◆ Study text ◆
The futility of U.S. diplomatic efforts aimed at ending the Syrian civil war has long been apparent, but the display of American weakness is reaching new heights this week. The Assad regime’s Russian, Iranian, and Hezbollah allies have been pushing hard against non-ISIS rebels solidifying Damascus’s position while also spilling untold amounts of blood. Separately the U.S. and some of its allies are fighting their own war against ISIS with little evidence of success. As our Noah Rothman noted earlier this week, Secretary of State John Kerry’s strategy is primarily one based on little more than a vain hope that negotiations among the parties will miraculously create a cease-fire.

The basic problem is one that all the hope and good will in the world cannot erase. Though the first round of peace talks collapsed almost as soon as they began, other negotiating efforts continue aimed at helping facilitate the delivery of aid and military cooperation among the various powers there.

That the U.S. is asking nicely that Russia not bomb American combat teams on the ground is a sign of just how powerful Moscow’s position has become. The U.S. goal in Syria is to unite all of the other forces in the country in a war against ISIS. But that is not the goal the other powers involved share. So long as Assad remains in power in Damascus, the Syrian rebels will keep fighting, and ISIS will continue to be seen as a champion of Sunni Muslims against foreign invaders, as well as the dictator in Damascus. By acquiescing to Russian demands that ensure Assad’s survival, the administration is also guaranteeing that the war will continue. Rather than weaken or isolate ISIS, the furious diplomatic activity seems to benefit no one but Assad and his allies and renders any united offensive against the Islamic State virtually impossible.

That’s bad enough, especially when you consider the scale of the ongoing slaughter in Syria, the hardships faced by those in the battle zone under Russian air assault and the millions of refugees created by the fighting. Secretary Kerry believes the talks in Geneva are worth the effort because there doesn’t appear to be a viable diplomatic alternative. But merely wishing for a war to end when the parties involved have a vested interest in continuing to fight is a fool’s errand. Nor can President Obama escape the blame for the situation since it was his feckless retreat from his past determination to oust Assad and to punish him for the use of chemical weapons that helped bring Russia into the fighting and legitimized its standing as the nation that is, more than any other, calling the shots in Syria.

(Stored items from a collection)
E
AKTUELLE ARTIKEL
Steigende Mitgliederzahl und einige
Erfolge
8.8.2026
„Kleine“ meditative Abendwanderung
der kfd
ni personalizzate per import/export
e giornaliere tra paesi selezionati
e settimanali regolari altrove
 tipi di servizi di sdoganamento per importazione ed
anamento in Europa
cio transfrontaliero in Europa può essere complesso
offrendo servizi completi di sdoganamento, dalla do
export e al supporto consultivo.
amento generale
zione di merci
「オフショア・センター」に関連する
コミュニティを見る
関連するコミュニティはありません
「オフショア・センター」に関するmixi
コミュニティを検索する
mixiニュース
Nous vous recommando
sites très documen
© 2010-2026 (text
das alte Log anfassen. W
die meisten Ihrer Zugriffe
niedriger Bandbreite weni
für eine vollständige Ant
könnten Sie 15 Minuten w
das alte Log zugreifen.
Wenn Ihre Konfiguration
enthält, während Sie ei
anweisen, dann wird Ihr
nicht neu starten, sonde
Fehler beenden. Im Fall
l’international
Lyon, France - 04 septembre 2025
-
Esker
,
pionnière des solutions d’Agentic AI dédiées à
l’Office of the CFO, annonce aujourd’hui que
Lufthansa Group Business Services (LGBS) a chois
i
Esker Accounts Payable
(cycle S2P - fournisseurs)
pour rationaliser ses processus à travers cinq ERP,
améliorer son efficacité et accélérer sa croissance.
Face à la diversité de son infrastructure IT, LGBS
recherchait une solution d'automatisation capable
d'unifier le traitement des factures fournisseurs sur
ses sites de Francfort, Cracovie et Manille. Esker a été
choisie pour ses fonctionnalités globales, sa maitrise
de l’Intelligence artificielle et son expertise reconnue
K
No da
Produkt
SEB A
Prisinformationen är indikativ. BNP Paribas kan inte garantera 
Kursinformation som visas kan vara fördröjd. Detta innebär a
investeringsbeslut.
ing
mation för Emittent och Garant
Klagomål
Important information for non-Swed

◆ What this exercise asks ◆
- a) What does the Syria article state is the U.S. goal in Syria?
- b) Extract the passage of the Syria article between "The futility of" and "create a cease-fire.", inclusive.
- c) Continue the Syria article from the point at which it stops.
The rows are separate material from the Syria article.

◆ Task results ◆
- a) To unite all of the other forces in the country in a war against ISIS.

- b)
The futility of U.S. diplomatic efforts aimed at ending the Syrian civil war has long been apparent, but the display of American weakness is reaching new heights this week. The Assad regime’s Russian, Iranian, and Hezbollah allies have been pushing hard against non-ISIS rebels solidifying Damascus’s position while also spilling untold amounts of blood. Separately the U.S. and some of its allies are fighting their own war against ISIS with little evidence of success. As our Noah Rothman noted earlier this week, Secretary of State John Kerry’s strategy is primarily one based on little more than a vain hope that negotiations among the parties will miraculously create a cease-fire.

- c)
But there is one more problem to the latest round of talks about military cooperation that began today. As the AP reports, these negotiations will mark the first time that U.S. military personnel will sit down to coordinate their efforts with Iranian personnel.

This seems like a smart idea since it is in every nation’s interests that the forces on the ground in Syria not blunder into each other. But while America’s interest in the talks is limited to that one problem, the Iranians have broader goals and the rest of the Middle East is watching and taking note of their accomplishments.

As the AP reports:

Administration officials insist Iran’s presence at the talks does not mean the two countries are “cooperating or coordinating” on military matters.

Yet the ceasefire discussion in Geneva is intrinsically military. And it could put the U.S. delegation in Geneva in the uncomfortable position of poring over battlefield maps with members of Iran’s military or its Revolutionary Guard Corps.

The problem here is not just that it is uncomfortable for the U.S. to be sitting down to share information with the same nation that humiliated our sailors last month or which continues to violate UN resolution about missiles. It’s that Iran continues to be the world’s leading state sponsor of terrorism, as certified again just last summer by the State Department. The IRGC is the leading edge of Iranian terror as is their Lebanese Hezbollah auxiliaries. Yet rather than seeking to stop these terrorists, the U.S. will be tacitly recognizing their legitimacy even as they play an outsized role in the very atrocities in Syria that the U.S. effort is aimed at stopping.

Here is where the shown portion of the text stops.